▸ Document extract:
* * *

Art & Documentary: strange bedfellows (8/06/08)
“The documentary tradition in photography is an expression of the deepest moral and artistic values of liberal democratic societies. Both in celebration and protest, it is photography which has carried the evaluative burden which high art had abandoned, and it has paid the price.”
* Roger Seamon
A century ago, documentarian Lewis Hine identified the art of photography in its ability to interpret the everyday world. “He did not,” wrote Alan Trachtenberg, “mean ‘beauty’ or ‘personal expression.’ He meant how people live.” That sounds just about right, and it could be the credo of all Capa’s “concerned photographers.” Whether documentary, or photojournalism can or should be considered (Fine) Art is a trivial diversion, meaningless to an understanding of what’s happening on Broadway Street today. Yet in any discussion of street photography and documentary, a distinction needs to be made between what I consider political or social art, and l’art pour l’art, which has historically divorced the intrinsic value of art from any moral or utilitarian function. Postmodern practitioners can reasonably argue that deconstructing the medium is in itself a social or political act. I am more concerned with visual messages that emphasize content over form; not only those that raise social and political awareness about issues and events, but those that are easily understood and appreciated by common people unschooled in art history or theory. Manual Alvarez Bravo referred to this as popular art, or “art of the people . . . with less of the impersonal and intellectual characteristics that are the essence of the art of the schools.”
Street photography does well both as a folk art and an elitist art form. Coleman reminds us that street photographers have gradually “expanded the street as subject, transforming it from a reportorially oriented locus of social concern to the proscenium for a surreal theatrical centered around cultural symbols.” As the 20th Century progressed, “more and more photographers took to the streets with concerns that were not those of the reporter but rather those of the novelist and poet—a search for resonant contrasts, rich metaphors, and found dramatic scenarios.” John Szarkowski, in the introduction to his 1967 New Documents exhibition at the New York Museum of Modern Art featuring the work of Diane Arbus, Garry Winogrand and Lee Friedlander, wrote that this new generation of photographers had more personal aims, and had redirected documentary away from trying to make the world a better place. As Martha Rosler explains, this emphasis on self-expression played into the coffers of an historically conservative Artworld.
“The elite . . . attaches most importance to the author of the image, isolating the images in galleries, museums and the art market. In doing so, it separates the elite’s understanding of the images from the common understanding. As a result debates about photography have shifted to the right and revolve around formal aesthetic considerations ignoring the content and political or ideological dimension of the images.”
This is not to say that aesthetics are absent from photojournalism and documentary. As the likes of Mary Ellen Mark, W. Eugene Smith, Sebastiao Salgado and James Natcheway have aptly shown, reportage made in the fashion of art often gets the point across more effectively, if only because these images hold our attention. There’s also a long history of human intervention that defies the public’s expectation of photographic truth, dating back to the moving around of dead bodies during the Civil War. Smith, most active during the heyday of the photo story and Life magazine, was particularly unconcerned about blurring the line, angering purists with occasional darkroom manipulations deemed unethical in the world of journalism. Walker Evans, who despite his protestations was thought to move objects around to enhance composition, spoke in his later years of this distinction between documentary and art for art’s sake. “Documentary? That’s a very sophisticated and misleading word. The term should be documentary style. An example of a literal document would be a police photograph of a murder scene. You see a document has use, whereas art is really useless. Therefore art is never called a document, though it certainly can adopt that style.”

* * *

▸ Data extract:

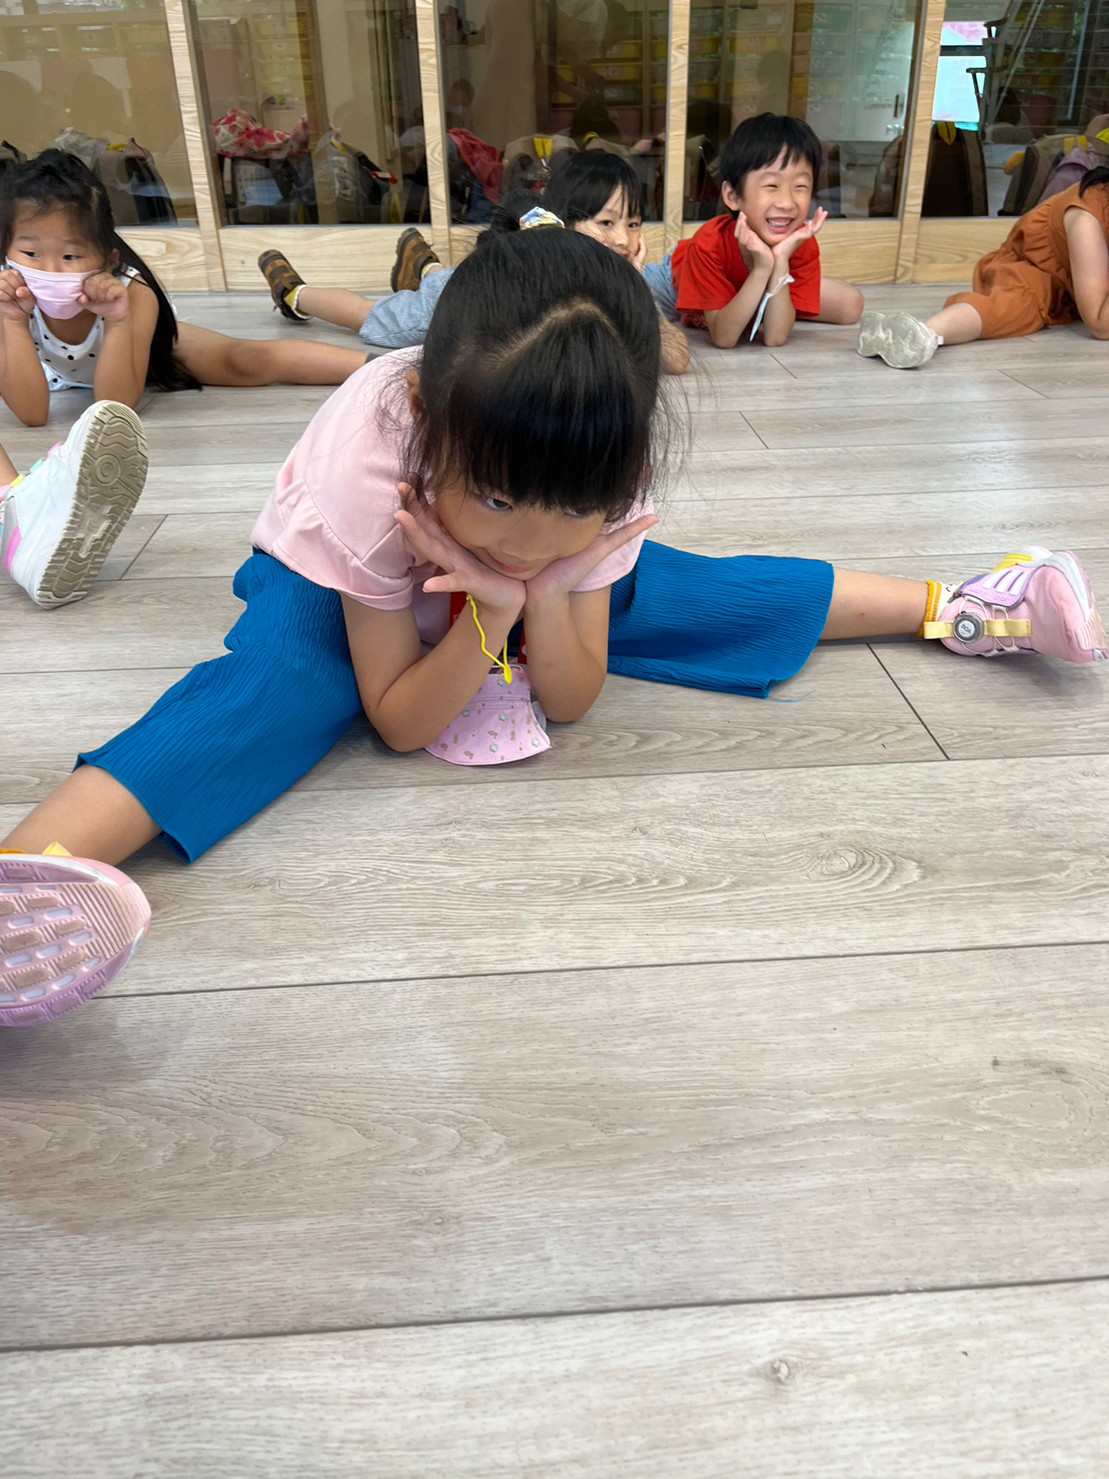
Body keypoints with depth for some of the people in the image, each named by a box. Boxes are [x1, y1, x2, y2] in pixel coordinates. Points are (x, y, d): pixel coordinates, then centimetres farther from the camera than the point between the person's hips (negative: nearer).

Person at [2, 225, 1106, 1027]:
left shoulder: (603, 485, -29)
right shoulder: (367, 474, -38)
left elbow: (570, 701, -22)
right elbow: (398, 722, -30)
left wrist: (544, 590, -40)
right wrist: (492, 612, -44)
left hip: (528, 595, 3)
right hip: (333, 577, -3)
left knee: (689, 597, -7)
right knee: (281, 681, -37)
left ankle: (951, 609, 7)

* * *

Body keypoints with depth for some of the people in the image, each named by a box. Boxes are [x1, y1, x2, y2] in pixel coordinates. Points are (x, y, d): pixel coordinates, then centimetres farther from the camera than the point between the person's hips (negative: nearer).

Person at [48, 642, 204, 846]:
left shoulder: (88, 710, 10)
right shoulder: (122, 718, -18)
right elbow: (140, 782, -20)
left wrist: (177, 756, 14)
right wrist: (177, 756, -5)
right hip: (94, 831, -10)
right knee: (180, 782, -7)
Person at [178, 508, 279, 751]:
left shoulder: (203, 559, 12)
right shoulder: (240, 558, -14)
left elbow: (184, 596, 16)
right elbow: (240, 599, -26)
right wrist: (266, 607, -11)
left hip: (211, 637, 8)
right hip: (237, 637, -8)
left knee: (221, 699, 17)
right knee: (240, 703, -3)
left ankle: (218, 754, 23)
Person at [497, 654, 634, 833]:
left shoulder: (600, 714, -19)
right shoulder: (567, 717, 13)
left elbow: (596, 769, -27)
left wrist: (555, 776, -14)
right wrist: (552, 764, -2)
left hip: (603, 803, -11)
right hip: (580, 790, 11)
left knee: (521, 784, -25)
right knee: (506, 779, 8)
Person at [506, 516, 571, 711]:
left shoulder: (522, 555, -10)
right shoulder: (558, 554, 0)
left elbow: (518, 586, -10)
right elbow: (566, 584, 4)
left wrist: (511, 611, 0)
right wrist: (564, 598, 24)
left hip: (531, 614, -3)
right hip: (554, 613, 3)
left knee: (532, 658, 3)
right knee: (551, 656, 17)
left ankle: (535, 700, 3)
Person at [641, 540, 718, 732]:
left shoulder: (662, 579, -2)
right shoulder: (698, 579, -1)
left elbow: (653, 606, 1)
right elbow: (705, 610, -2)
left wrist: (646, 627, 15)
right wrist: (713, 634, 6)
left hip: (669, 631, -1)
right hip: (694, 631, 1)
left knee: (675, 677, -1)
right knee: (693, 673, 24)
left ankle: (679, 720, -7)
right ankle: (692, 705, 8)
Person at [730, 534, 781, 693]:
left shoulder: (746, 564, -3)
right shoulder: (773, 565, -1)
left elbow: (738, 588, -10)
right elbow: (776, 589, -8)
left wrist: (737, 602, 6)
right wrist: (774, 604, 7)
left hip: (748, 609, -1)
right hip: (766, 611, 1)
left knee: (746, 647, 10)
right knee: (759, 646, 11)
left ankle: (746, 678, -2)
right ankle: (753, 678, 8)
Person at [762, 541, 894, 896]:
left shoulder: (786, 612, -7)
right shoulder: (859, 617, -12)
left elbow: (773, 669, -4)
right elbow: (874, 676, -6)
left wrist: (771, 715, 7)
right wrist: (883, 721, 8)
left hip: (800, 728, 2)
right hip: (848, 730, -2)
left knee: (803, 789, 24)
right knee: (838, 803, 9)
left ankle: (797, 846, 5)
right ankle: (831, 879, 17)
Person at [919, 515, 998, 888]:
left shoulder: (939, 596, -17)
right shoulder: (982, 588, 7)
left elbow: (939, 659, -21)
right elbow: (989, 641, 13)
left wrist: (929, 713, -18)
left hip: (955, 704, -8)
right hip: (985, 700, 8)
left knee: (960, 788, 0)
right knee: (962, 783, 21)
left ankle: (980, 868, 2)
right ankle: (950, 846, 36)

* * *

▸ Activity 1: According to the essay on art and documentary, at which museum was the 1967 New Documents exhibition held?
▸ Activity 2: Please list the photographers that the essay on art and documentary names as having shown that reportage made in the fashion of art often gets the point across more effectively.

▸ Task response 1: The New York Museum of Modern Art.

▸ Task response 2: Mary Ellen Mark, W. Eugene Smith, Sebastiao Salgado, James Natcheway